Evidence also suggests that mindfulness meditation has numerous health benefits, including increased immune functioning, improvement to well-being and a reduction in psychological distress.
Artistic Revolutions offers individual training sessions or an 8-week group mindfulness course – join our facebook page for upcoming events.
Solution Focused Brief Therapy (for Adults and Teens)
In SFBT, the counsellor encourages the client to identify and stick with their own success strategies when exploring a specific issue. CBT and SFBT focus on behavioural change but in quite different ways. SFBT is much more client driven with the client viewed as the expert in their own life and the therapist as the curious enquirer – asking specific solution focused questions and responding.
SFBT uses various exercises (e.g. The Scaling Question, The Miracle Question) to get the client to identify and visualise the times when they were able to manage well and what was different about those times compared to the presenting problem. SFBT then focuses on the client building on existing resources, skills and abilities so they can work toward making positive change in their own lives
SFBT can be suitable for: Domestic violence offenders, sexual abuse, substance abuse, parenting skills, relationship problems, depression and anxiety, social difficulties and problem gambling.

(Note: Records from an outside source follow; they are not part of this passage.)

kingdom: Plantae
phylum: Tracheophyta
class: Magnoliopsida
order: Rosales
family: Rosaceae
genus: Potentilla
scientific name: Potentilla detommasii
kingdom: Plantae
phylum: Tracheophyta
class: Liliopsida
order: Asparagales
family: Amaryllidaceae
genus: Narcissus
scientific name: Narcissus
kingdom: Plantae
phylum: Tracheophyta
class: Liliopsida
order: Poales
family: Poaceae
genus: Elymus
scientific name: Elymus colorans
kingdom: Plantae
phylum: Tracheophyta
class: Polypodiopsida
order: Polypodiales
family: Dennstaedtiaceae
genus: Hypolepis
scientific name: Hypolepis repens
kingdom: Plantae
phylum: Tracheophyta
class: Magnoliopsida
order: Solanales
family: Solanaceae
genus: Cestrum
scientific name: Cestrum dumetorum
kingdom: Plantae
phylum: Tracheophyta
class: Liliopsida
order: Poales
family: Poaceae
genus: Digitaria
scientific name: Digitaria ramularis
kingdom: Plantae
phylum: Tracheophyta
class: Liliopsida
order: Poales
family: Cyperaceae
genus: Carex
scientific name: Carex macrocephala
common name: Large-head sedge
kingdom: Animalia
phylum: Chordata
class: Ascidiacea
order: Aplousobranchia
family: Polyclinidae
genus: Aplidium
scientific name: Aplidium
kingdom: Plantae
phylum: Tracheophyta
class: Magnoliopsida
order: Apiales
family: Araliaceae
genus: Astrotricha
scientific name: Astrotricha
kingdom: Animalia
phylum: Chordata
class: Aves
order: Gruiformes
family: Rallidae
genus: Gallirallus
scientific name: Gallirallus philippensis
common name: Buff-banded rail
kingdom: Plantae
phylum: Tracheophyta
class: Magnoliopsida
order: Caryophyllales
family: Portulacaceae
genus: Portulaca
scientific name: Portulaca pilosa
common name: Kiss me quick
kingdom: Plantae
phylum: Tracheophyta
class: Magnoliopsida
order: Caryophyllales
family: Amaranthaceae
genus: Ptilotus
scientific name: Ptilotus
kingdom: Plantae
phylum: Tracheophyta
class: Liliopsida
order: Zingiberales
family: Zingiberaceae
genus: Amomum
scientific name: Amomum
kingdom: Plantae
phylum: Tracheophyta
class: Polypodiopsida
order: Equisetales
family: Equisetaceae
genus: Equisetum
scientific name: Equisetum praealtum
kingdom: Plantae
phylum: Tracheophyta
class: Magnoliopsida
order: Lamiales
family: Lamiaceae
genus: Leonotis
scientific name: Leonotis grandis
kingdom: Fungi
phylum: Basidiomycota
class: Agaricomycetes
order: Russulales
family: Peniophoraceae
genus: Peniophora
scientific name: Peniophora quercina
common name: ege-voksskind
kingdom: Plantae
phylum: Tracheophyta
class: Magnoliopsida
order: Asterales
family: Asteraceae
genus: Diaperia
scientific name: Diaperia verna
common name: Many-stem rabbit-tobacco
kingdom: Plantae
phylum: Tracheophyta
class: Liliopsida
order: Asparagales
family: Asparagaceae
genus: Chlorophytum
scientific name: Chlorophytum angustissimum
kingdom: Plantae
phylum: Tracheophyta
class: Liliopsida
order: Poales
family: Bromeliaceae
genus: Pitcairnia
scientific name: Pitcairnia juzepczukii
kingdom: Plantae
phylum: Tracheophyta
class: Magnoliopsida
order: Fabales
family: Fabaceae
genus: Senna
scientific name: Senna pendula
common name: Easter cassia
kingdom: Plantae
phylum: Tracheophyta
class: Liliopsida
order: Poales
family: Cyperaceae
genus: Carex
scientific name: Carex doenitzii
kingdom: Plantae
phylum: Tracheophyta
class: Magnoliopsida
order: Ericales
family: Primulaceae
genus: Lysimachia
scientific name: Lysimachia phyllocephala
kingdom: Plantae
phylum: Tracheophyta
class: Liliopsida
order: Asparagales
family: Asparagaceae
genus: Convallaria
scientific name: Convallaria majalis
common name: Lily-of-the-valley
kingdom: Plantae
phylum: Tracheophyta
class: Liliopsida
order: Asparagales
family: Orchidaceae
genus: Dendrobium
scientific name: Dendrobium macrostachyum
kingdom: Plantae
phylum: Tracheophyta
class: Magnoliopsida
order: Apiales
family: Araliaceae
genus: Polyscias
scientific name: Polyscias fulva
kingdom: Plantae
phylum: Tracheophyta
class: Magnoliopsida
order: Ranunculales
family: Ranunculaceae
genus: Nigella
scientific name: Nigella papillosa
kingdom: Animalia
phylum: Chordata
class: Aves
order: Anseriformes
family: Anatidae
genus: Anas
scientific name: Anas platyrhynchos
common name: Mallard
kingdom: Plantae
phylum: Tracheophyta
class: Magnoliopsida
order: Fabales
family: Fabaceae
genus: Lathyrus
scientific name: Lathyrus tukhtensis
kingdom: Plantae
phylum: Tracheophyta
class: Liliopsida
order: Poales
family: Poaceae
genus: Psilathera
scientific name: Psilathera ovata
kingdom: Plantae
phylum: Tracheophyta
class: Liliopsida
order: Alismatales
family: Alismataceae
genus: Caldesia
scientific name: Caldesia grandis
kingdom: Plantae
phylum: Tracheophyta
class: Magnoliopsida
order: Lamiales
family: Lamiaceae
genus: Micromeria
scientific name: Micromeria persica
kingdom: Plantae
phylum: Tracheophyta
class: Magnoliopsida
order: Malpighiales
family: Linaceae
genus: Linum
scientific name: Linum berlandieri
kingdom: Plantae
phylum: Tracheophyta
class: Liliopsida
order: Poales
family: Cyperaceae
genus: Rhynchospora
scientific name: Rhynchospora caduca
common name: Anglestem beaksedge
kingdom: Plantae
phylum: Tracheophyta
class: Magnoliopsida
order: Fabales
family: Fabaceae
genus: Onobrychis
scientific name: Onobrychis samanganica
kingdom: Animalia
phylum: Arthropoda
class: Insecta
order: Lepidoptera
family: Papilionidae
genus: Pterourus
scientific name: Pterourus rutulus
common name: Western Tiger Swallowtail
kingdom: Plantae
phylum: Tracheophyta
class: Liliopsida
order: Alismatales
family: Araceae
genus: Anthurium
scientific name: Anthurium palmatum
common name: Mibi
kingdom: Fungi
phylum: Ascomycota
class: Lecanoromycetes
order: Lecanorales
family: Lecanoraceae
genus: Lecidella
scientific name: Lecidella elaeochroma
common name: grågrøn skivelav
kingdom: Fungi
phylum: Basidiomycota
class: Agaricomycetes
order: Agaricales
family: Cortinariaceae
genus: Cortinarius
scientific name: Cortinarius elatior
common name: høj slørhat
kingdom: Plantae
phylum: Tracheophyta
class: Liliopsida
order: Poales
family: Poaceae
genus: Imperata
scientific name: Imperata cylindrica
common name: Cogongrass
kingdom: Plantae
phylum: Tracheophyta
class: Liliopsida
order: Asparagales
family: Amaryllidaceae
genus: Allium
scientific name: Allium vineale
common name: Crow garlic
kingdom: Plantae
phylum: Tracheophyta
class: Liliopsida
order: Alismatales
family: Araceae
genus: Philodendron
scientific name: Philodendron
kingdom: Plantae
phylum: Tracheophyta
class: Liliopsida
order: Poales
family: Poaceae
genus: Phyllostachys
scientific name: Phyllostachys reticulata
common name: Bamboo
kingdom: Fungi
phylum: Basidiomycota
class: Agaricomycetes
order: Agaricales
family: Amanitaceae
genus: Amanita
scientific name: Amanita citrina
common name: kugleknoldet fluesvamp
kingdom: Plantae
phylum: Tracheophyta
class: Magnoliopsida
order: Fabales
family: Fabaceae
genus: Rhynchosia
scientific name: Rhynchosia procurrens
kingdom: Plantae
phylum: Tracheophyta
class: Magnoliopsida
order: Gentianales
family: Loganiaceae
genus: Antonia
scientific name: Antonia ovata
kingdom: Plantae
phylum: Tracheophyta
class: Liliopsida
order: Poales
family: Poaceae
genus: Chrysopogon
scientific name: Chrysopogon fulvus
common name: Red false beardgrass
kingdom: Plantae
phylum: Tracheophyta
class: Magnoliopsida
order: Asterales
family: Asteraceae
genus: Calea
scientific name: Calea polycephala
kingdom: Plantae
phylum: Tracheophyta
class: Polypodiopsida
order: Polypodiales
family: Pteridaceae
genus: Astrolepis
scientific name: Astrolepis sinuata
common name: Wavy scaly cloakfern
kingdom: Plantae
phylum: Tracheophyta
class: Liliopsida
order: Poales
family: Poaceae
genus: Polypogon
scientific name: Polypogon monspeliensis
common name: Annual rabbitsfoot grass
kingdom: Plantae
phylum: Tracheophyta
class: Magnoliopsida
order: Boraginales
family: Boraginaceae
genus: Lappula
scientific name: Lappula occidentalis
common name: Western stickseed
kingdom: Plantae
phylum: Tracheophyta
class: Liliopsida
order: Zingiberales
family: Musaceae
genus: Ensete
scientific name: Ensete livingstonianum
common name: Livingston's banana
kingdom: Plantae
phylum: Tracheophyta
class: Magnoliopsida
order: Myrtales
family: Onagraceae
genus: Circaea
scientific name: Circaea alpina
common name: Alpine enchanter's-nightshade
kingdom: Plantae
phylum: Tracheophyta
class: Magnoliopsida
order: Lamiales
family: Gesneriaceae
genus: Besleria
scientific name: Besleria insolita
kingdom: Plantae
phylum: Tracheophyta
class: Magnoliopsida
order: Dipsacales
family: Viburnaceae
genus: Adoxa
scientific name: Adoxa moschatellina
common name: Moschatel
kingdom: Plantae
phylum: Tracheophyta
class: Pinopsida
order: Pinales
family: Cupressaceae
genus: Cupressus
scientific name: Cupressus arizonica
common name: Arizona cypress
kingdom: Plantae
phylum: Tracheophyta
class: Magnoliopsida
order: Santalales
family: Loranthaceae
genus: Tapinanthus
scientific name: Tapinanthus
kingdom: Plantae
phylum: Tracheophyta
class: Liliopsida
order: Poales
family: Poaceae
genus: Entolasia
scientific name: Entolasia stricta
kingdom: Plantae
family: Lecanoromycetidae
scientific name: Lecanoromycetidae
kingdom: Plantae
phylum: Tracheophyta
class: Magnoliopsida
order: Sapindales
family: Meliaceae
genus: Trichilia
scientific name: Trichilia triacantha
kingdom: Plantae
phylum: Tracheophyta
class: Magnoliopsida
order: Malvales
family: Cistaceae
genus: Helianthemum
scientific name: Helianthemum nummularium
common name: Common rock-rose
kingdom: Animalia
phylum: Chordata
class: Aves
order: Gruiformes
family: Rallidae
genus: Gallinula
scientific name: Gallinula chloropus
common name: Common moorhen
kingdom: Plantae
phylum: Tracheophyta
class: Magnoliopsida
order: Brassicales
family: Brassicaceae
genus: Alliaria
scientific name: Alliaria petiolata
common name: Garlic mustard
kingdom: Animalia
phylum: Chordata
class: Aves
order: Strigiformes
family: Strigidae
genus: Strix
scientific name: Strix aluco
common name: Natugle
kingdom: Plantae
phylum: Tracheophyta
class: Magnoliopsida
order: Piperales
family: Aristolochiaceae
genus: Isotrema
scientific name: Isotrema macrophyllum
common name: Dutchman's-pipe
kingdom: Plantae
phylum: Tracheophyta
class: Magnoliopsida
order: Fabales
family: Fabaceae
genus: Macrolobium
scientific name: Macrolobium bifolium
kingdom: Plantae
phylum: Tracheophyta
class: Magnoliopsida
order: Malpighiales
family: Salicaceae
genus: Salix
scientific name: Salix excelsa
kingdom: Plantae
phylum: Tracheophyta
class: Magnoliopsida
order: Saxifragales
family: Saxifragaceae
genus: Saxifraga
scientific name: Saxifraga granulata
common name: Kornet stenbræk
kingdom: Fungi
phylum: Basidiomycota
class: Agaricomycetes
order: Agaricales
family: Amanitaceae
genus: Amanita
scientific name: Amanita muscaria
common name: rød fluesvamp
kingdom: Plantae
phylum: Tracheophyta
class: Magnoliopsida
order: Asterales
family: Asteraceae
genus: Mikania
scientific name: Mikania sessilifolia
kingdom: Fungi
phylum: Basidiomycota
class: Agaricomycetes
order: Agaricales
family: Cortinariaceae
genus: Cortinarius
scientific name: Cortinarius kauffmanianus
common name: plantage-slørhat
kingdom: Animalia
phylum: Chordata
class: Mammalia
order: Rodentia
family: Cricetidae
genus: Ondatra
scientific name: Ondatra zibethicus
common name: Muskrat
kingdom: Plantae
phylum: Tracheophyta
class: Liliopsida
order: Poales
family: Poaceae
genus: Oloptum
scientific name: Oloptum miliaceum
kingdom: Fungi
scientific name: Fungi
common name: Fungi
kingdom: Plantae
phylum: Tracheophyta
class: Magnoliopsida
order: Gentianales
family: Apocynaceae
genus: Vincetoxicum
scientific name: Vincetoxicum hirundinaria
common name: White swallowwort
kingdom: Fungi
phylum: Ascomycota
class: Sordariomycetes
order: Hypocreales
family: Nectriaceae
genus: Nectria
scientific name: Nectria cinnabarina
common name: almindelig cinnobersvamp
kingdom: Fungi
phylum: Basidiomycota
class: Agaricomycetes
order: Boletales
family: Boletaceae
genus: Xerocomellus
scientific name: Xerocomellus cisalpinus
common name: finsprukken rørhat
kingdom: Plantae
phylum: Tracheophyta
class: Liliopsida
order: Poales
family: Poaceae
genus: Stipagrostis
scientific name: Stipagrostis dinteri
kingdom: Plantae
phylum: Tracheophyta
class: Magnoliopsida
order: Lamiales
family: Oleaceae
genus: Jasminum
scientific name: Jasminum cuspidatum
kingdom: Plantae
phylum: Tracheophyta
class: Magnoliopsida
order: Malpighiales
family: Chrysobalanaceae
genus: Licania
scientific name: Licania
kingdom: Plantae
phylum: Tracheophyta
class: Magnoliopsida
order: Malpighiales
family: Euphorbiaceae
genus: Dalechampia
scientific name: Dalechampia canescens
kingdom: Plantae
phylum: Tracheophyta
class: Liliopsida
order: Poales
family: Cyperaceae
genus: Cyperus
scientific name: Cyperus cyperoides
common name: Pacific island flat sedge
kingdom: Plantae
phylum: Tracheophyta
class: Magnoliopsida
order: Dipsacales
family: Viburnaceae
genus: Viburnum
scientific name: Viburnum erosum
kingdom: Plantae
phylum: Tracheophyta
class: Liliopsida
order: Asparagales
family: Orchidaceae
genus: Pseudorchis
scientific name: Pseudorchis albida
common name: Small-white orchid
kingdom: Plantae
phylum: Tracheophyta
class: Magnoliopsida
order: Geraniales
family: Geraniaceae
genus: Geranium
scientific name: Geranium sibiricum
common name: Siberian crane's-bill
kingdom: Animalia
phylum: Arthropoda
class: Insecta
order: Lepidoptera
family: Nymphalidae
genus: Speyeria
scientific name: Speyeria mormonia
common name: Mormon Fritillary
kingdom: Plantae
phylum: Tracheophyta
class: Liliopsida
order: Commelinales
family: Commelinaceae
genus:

Cognitive Behavioural Therapy
CBT is time limited and focused on creating change in the present. The client and therapist work together to help change patterns of thinking that may be causing distress in the client’s life. CBT builds a set of skills that enable an individual to be aware of thoughts and emotions; identify how situations, thoughts, and behaviors influence emotions; and improves feelings by changing unhelpful thoughts and behaviors. CBT asserts that when people think more realistically, they feel better.
CBT is briefer than other forms of therapy and time-limited in nature because it is highly instructional, directive and involves the client doing follow-up ‘homework’ between sessions. CBT involves psychoeducation about the presenting condition, examines how the behaviour affects the client and then teaches skills and strategies to help change and challenge the unhelpful thoughts and patterns around the issue.
CBT is an evidenced-based treatment and has been found beneficial for many issues such as depression, anxiety, anger, phobias, insomnia, eating disorders, and substance use problems.